Let’s say the cause of death is unrelated to the abuse, but it comes out after a person’s death that she was being beaten (severely) by her husband (let’s say there were witnesses). What could happen legally in that situation?
The husband could still be charged with abuse, provided there is enough proof, and the statute of limitations as not expired.
Agree. I know of no legal principle which voids a crime if the victim dies of unrelated causes.
I do recall from law school that in the old days, if the victim of a tort died before verdict, his or her cause of action died along with him or her. Nowadays, that rule has been reformed, but perhaps that was what you were thinking of.
It occurs to me that normally when a spouse gets charged with domestic violence, he is hit with a restraining order too. I doubt that a spouse in such a situation could or would be restrained by the court.
The spouse could be charged with domestic violence but without a victim to help follow-up and pursue the charge nothing would ever happen. Law enforcement officials don’t like to charge domestic violence even with live victims so it’s unlikely this would ever happen. I asked mom, she’s a director of a shelter for victims of domestic violence. She agrees, without a victim there will probably never be a charge. By the way, often a victim will get their spouse out of jail and deny the charges.
[hijack] Isn’t it odd that along with the non-gender-specific “spouse” and “person” we have liberal use of “he” and “she” in this thread?[/hijack]
I used “he” and “she” in my “hypothetical” OP.
Let’s face reality: Most of the folks charged with d/v are husbands and boyfriends. I realize that girlfriends and wives frequently engage in violence towards their male partners, but for better or worse, American society takes male on female violence much more seriously than female on male violence.

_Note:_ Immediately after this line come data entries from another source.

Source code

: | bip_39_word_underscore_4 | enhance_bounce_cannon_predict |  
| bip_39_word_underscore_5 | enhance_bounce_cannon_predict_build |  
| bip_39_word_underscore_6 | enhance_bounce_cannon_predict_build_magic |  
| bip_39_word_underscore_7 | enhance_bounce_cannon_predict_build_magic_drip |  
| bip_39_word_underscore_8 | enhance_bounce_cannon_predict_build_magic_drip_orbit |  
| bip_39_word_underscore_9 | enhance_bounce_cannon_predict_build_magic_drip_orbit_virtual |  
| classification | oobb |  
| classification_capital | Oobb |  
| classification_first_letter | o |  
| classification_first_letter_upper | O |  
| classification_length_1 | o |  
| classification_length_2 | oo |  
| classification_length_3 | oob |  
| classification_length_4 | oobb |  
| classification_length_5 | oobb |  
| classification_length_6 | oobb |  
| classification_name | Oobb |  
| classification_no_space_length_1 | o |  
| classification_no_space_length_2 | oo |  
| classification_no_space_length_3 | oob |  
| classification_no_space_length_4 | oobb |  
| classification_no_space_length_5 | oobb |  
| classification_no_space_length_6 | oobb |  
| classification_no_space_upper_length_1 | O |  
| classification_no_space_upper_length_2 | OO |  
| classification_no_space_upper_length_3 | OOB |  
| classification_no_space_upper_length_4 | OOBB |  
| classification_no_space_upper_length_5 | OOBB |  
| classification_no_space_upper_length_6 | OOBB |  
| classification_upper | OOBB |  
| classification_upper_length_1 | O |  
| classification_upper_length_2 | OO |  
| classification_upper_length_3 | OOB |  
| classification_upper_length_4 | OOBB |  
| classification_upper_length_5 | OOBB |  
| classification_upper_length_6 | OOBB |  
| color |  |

I think the point is that after using gender non-specific language, you used he and she in a gender specific way - i.e. that it was the husband who was beating the wife, rather than vice versa.
I note that hlanelee’s statement is one about the practical reality of the situation. While I don’t disagree on that basis, from a purely legal standpoint the earlier posters are correct – there is no theoretical legal reason which would stop the Government from bringing a charge. Of course, if the victim is dead and therfore inavailable to testify, it’s going to be a hard row for the Government to hoe.
–Cliffy
I don’t see why it matters. I asked the question that way because it seems, to me, that in court it would matter if the victim was male or female. In my “hypothetical” scenario, the victim is female.
In my scenario the victim is no longer living, but there are witnesses and ER records.
[hijack mode=continue]I suspect you may be right, but ain’t it sad?[/hijack]
if the abuse occurred before death, a crime likely was committed. A prosecutor, however, likely will only bring charges if there is a reasonable or significant chance of a conviction. So if the victim is dead, it would depend on the quality of the available evidence. Most prosecutors dont’ have the resources to bring hypothetical charges. But if an injustice has been committed, and the perpetrator is going to get off scott free, then they may be more likely to bring charges all things being equal. IN contrast, if they killed the victim by burning the house down, and they can put the spouse away for arson, they are not likely to to bring a difficult case for DV even if there is some proof of that crime.
In a civil action (tort), the victim’s heirs in most states will inherit the right to sue (cuase of action), but in many states its technically a different cause of action and in most states the damages are calculated different from how the victim would have calculated damages, often less. For example, the right to pain and suffering is often lost to the heirs, and they often get only hte economic meaure of damages - lost wages over a lifetime, etc.